- [Task prompt]
Your answer should show every line of the material below that includes "Harriet".

- [Provided data]
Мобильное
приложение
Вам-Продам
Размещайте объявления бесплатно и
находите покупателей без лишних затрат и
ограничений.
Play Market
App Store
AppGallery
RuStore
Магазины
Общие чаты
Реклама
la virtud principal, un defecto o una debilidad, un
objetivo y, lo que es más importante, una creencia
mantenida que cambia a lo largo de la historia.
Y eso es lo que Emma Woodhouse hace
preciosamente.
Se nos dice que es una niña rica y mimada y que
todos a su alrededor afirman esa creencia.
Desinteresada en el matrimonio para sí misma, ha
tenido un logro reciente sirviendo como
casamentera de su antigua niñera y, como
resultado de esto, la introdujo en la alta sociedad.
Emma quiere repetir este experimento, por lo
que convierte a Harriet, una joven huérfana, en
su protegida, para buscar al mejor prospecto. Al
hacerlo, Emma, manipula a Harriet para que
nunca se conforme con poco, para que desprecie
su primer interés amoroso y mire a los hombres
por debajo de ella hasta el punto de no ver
...
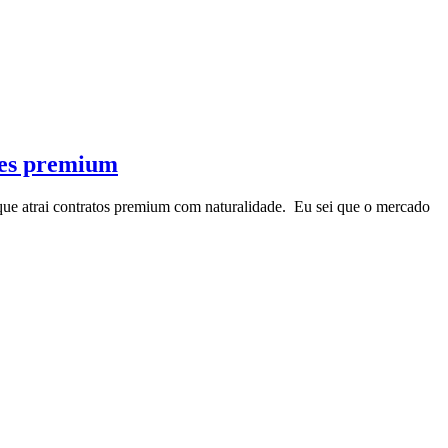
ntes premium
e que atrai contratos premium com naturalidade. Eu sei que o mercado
--
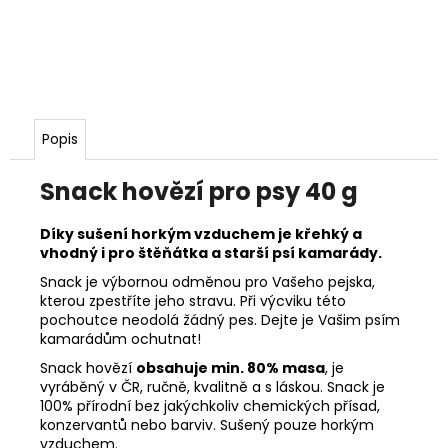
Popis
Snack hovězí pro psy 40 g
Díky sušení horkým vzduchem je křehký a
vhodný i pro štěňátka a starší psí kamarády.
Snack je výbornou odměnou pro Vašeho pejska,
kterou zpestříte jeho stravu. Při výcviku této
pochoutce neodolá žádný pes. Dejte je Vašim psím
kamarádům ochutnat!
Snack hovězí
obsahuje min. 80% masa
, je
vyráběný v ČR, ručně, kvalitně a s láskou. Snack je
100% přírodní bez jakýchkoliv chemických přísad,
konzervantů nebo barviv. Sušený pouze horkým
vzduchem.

- [Task answer]
que convierte a Harriet, una joven huérfana, en
hacerlo, Emma, manipula a Harriet para que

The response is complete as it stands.